Eleven environmental groups have criticised the Task Force on Land Supply Chairman Stanley Wong for making “extremely inappropriate” comments on land reclamation, claiming that he has downplayed the environmental impact.
On Tuesday, Wong said that the task force was generally in agreement over reclamation, as it would have “no impact on the environment that cannot be overcome.” He also said that it was the most cost-effective way to provide large plots of land, adding that the force had identified locations that could provide 1,400 hectares of land.
The five proposed sites for reclamation are Lung Kwu Tan in Tuen Mun, Sunny Bay in Lantau Island, Siu Ho Wan, Ma Liu Shui and Tsing Yi Southwest.
In a joint statement on Thursday, the groups said there could be irreparable damage to the ecosystem and a sharp decrease in the number of Chinese white dolphins: “The task force’s comments clearly downplay the problem and we cannot agree [with them].”
They demanded a retraction and apology from Wong and asked that the task force make public the report and meeting records on the matter. They added that no official Environmental Impact Assessment had been conducted for most of the sites and there was no scientific basis at this stage to support any conclusions by members of the task force.
The groups questioned whether any careful study of the confirmed sites was carried out before drawing conclusions, adding that there were few members on the task force whose background was in environmental work. They also said that the responsibility of the task force was to encourage a comprehensive discussion on the benefits and disadvantages of land supply options and that Wong’s remarks were biased.
“The task force also overlooked the ongoing and completed projects of Hong Kong–Zhuhai–Macau Bridge, the airport third runway and the reclamation for Tung Chung East, which have caused accumulative environmental destruction to the ocean,” they said.

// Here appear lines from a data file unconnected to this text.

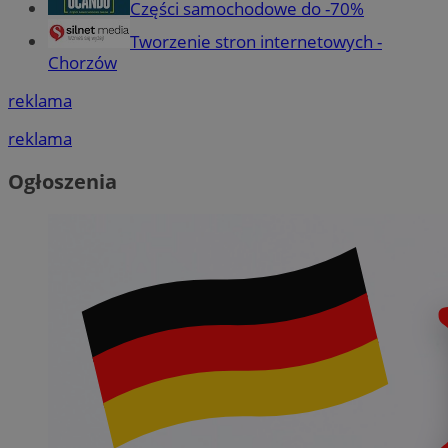
Części samochodowe do -70%
Tworzenie stron internetowych -
Chorzów
reklama
reklama
Ogłoszenia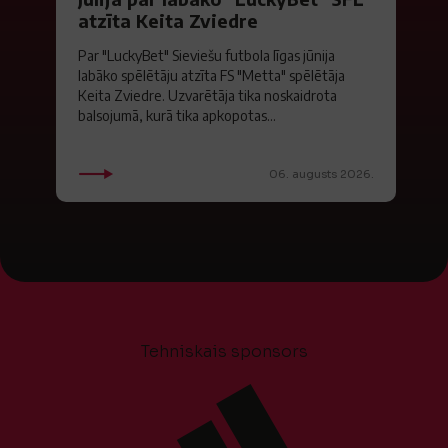
atzīta Keita Zviedre
Par "LuckyBet" Sieviešu futbola līgas jūnija
labāko spēlētāju atzīta FS "Metta" spēlētāja
Keita Zviedre. Uzvarētāja tika noskaidrota
balsojumā, kurā tika apkopotas...
06. augusts 2026.
Tehniskais sponsors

The groups added that there may be a conflict of roles as Wong is also the chairman of the Environmental Protection Department’s Advisory Council on the Environment, which advises the government on environmental protection and conservation issues. As Environmental Impact Assessments are required by the law before reclamation projects, the groups said that this would prevent the advisory council from carrying out its monitoring duty.
The 11 green groups include: Green Sense, Greeners Action, Greenpeace, Hong Kong Dolphin Conservation Society, Eco Association, Friends of the Earth, Society of Hong Kong Nature Explorers, University of Hong Kong’s Environmental Life Science Society, Living Islands Movement and The Green Earth.